> [Aim of the exercise]: Give back the full listing exactly, setting the pictures aside.

> [Data extract]:
================
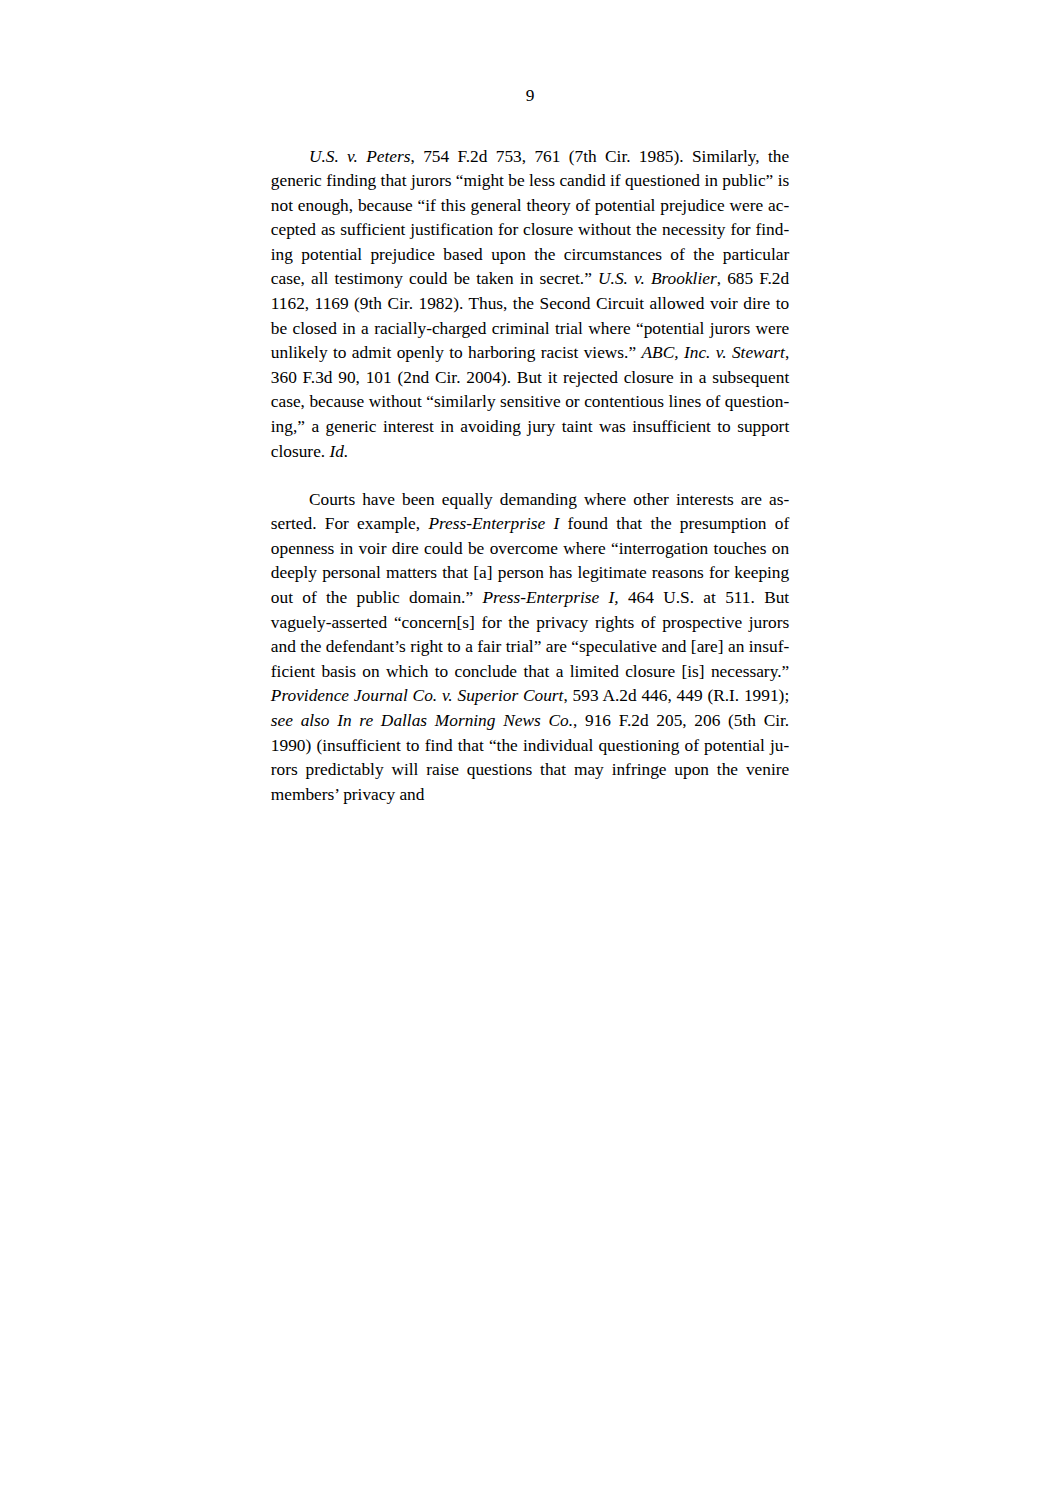9
U.S. v. Peters, 754 F.2d 753, 761 (7th Cir. 1985). Similarly, the generic finding that jurors “might be less candid if questioned in public” is not enough, because “if this general theory of potential prejudice were accepted as sufficient justification for closure without the necessity for finding potential prejudice based upon the circumstances of the particular case, all testimony could be taken in secret.” U.S. v. Brooklier, 685 F.2d 1162, 1169 (9th Cir. 1982). Thus, the Second Circuit allowed voir dire to be closed in a racially-charged criminal trial where “potential jurors were unlikely to admit openly to harboring racist views.” ABC, Inc. v. Stewart, 360 F.3d 90, 101 (2nd Cir. 2004). But it rejected closure in a subsequent case, because without “similarly sensitive or contentious lines of questioning,” a generic interest in avoiding jury taint was insufficient to support closure. Id.
Courts have been equally demanding where other interests are asserted. For example, Press-Enterprise I found that the presumption of openness in voir dire could be overcome where “interrogation touches on deeply personal matters that [a] person has legitimate reasons for keeping out of the public domain.” Press-Enterprise I, 464 U.S. at 511. But vaguely-asserted “concern[s] for the privacy rights of prospective jurors and the defendant’s right to a fair trial” are “speculative and [are] an insufficient basis on which to conclude that a limited closure [is] necessary.” Providence Journal Co. v. Superior Court, 593 A.2d 446, 449 (R.I. 1991); see also In re Dallas Morning News Co., 916 F.2d 205, 206 (5th Cir. 1990) (insufficient to find that “the individual questioning of potential jurors predictably will raise questions that may infringe upon the venire members’ privacy and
================
> [Response to the task]:
9
U.S. v. Peters, 754 F.2d 753, 761 (7th Cir. 1985). Similarly, the generic finding that jurors “might be less candid if questioned in public” is not enough, because “if this general theory of potential prejudice were accepted as sufficient justification for closure without the necessity for finding potential prejudice based upon the circumstances of the particular case, all testimony could be taken in secret.” U.S. v. Brooklier, 685 F.2d 1162, 1169 (9th Cir. 1982). Thus, the Second Circuit allowed voir dire to be closed in a racially-charged criminal trial where “potential jurors were unlikely to admit openly to harboring racist views.” ABC, Inc. v. Stewart, 360 F.3d 90, 101 (2nd Cir. 2004). But it rejected closure in a subsequent case, because without “similarly sensitive or contentious lines of questioning,” a generic interest in avoiding jury taint was insufficient to support closure. Id.
Courts have been equally demanding where other interests are asserted. For example, Press-Enterprise I found that the presumption of openness in voir dire could be overcome where “interrogation touches on deeply personal matters that [a] person has legitimate reasons for keeping out of the public domain.” Press-Enterprise I, 464 U.S. at 511. But vaguely-asserted “concern[s] for the privacy rights of prospective jurors and the defendant’s right to a fair trial” are “speculative and [are] an insufficient basis on which to conclude that a limited closure [is] necessary.” Providence Journal Co. v. Superior Court, 593 A.2d 446, 449 (R.I. 1991); see also In re Dallas Morning News Co., 916 F.2d 205, 206 (5th Cir. 1990) (insufficient to find that “the individual questioning of potential jurors predictably will raise questions that may infringe upon the venire members’ privacy and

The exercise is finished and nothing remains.